I don't have access to a bead blaster, so it may get a little pricey, I gotta check with my powder coat guy to see what he would charge, sometimes they are really pick and want to blast it themselves.

Thanks for the restore post, I did a similar labor of love when I swapped my auto transmission on my Acura TL to a 6 spd. MT and changed the knuckles over to the Brembo brakes. Funny the hardest part of that project was figuring out how to make the reverse lights work Acura was too kind not to post a good electrical schematic.

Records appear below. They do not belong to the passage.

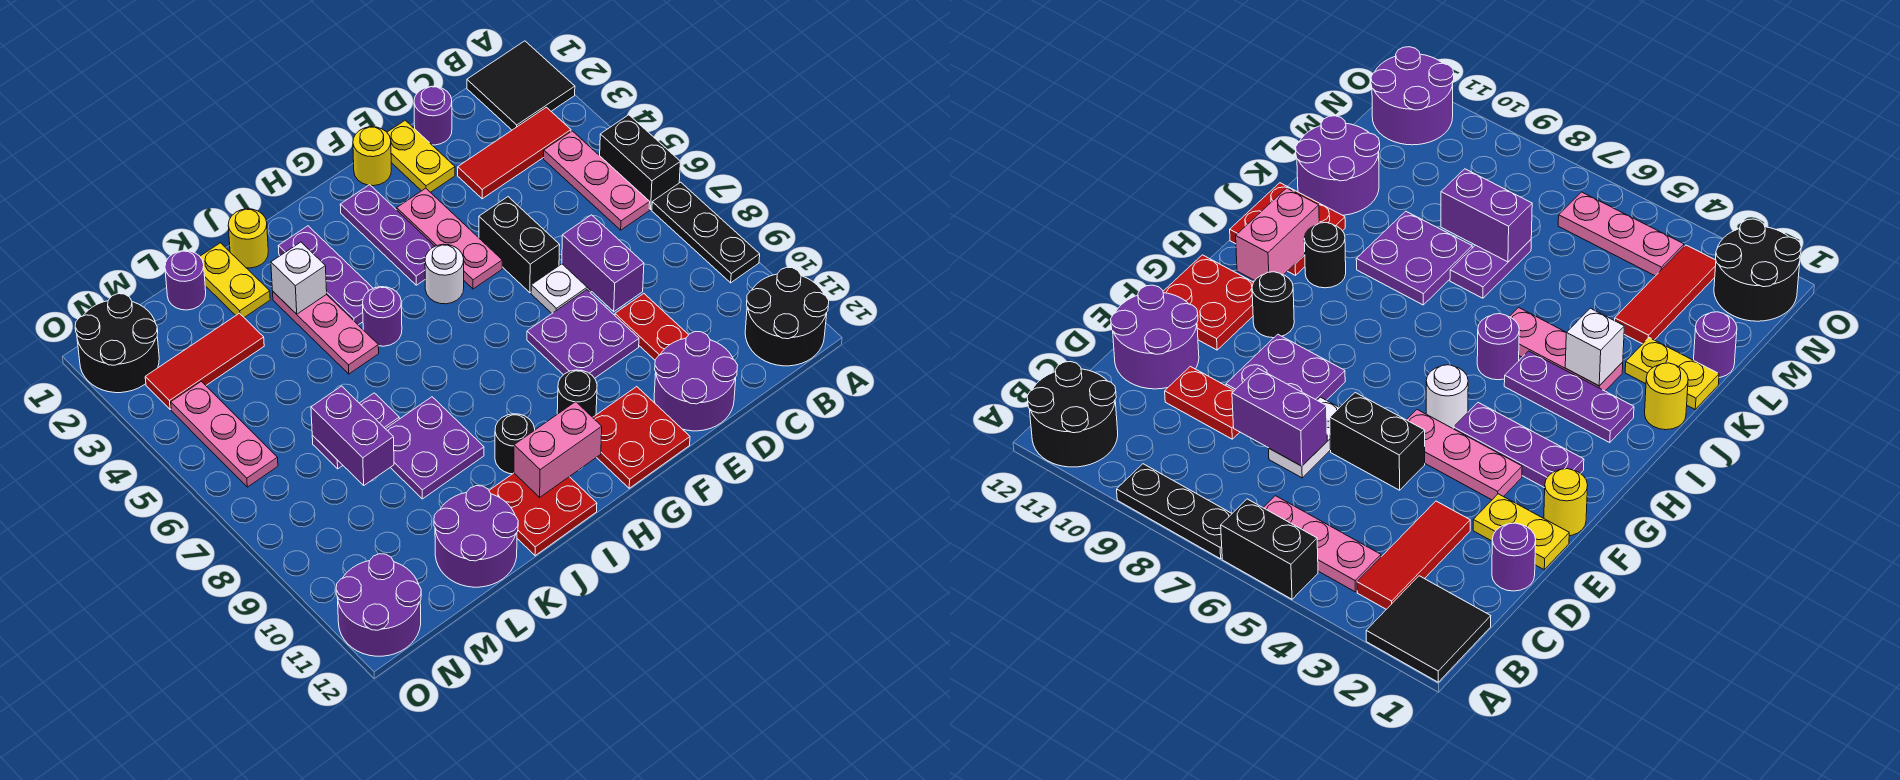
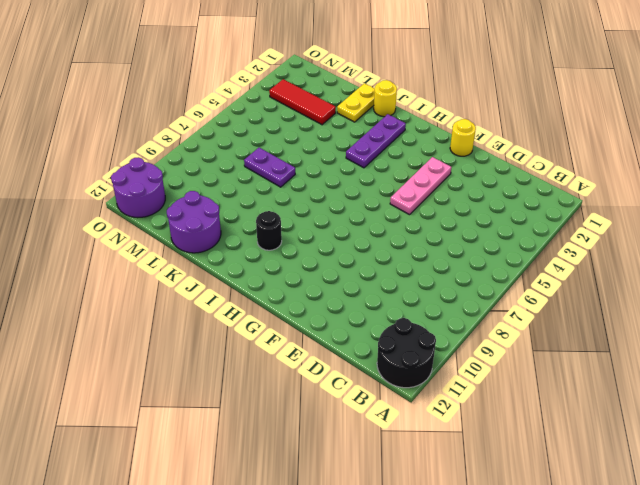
none -> black tile A1:B2 level 1
none -> black brick A5:A6 level 1
none -> black plate A7:A9 level 1
none -> red tile B3:D3 level 1

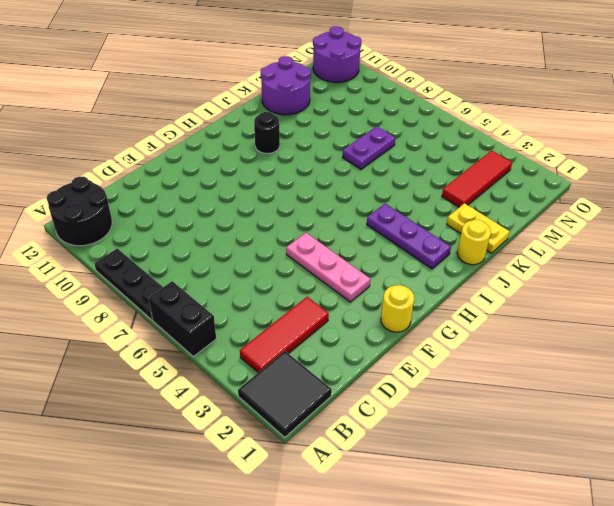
none -> pink plate B4:B6 level 1
none -> purple round brick D1 level 1
none -> white plate D7:E7 level 1
none -> red plate D9:D10 level 1

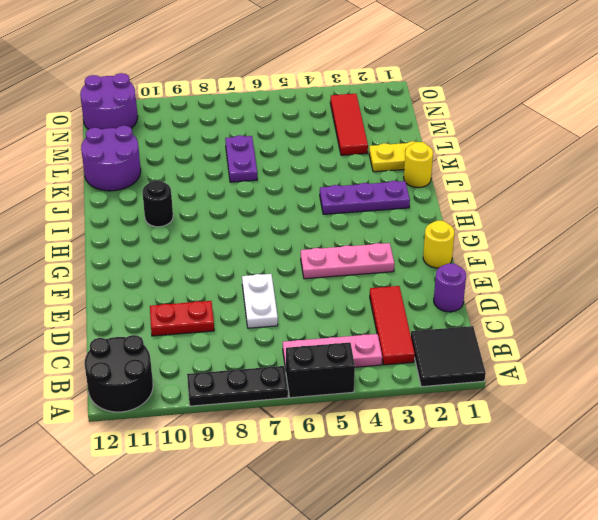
none -> purple round brick D11:E12 level 1
none -> yellow plate E1:E2 level 1
none -> black brick E5:E6 level 1
none -> purple plate E8:F9 level 1

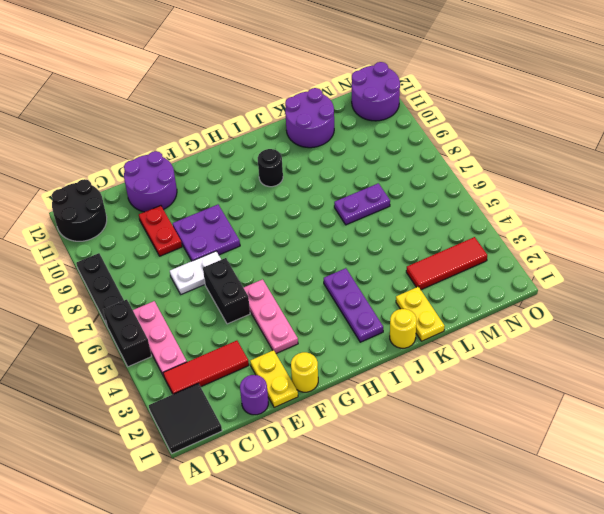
none -> red plate F11:G12 level 1
none -> purple plate G2:G4 level 1
none -> white round brick G5 level 1
none -> black round brick G10 level 1

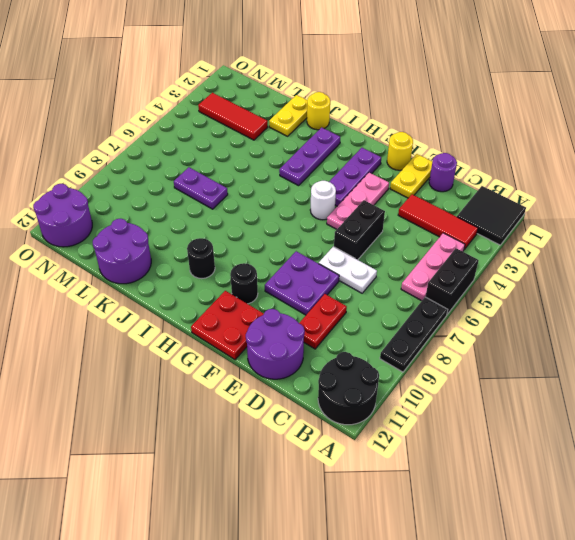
none -> purple round brick I5 level 1
none -> red plate I11:J12 level 1
none -> pink plate J3:J5 level 1
none -> purple plate J8:K9 level 1

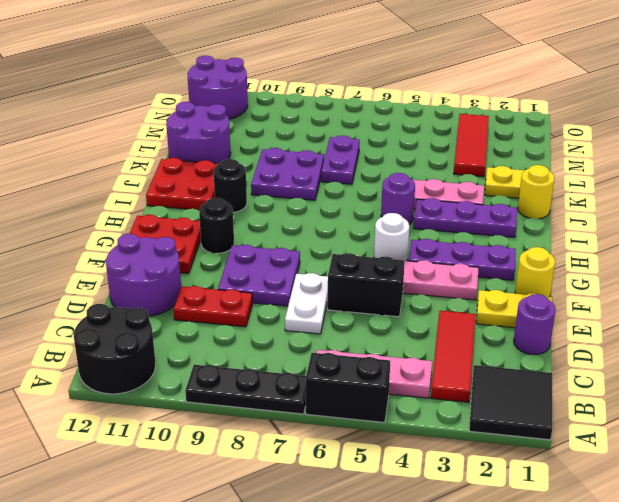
none -> purple round brick L1 level 1
none -> black round brick N1:O2 level 1
none -> pink plate N4:N6 level 1
none -> purple brick D7:D8 level 2

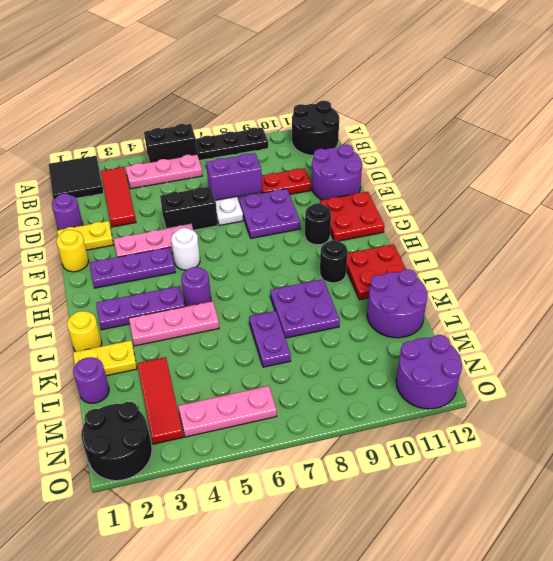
none -> pink brick H11:I11 level 2
none -> white brick J3 level 2
none -> purple brick L7:L8 level 2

I may pick your brain from time to time if that's ok with you??


----------



## jimbeckel (May 27, 2018)

AZPilot said:


> AZPilot said:
> 
> 
> > cwrx82 said:
> ...


Let me look at my box of spare parts, I can send you some leftover stuff that I didn't use, bearings belts, screws, a new bedknife if you are interested.


----------



## trickd122 (Jun 19, 2018)

Great motivation guys. I picked up 2 GM1000s for $100 total. They both work but need TLC and lots of it. This may sound crazy but I'd like to paint mine Hausqvarna orange. I'd definitely be interested in parts as well. Great thread


----------



## jimbeckel (May 27, 2018)

trickd122 said:


> Great motivation guys. I picked up 2 GM1000s for $100 total. They both work but need TLC and lots of it. This may sound crazy but I'd like to paint mine Hausqvarna orange. I'd definitely be interested in parts as well. Great thread


I sent everything I had to @AZPilot


----------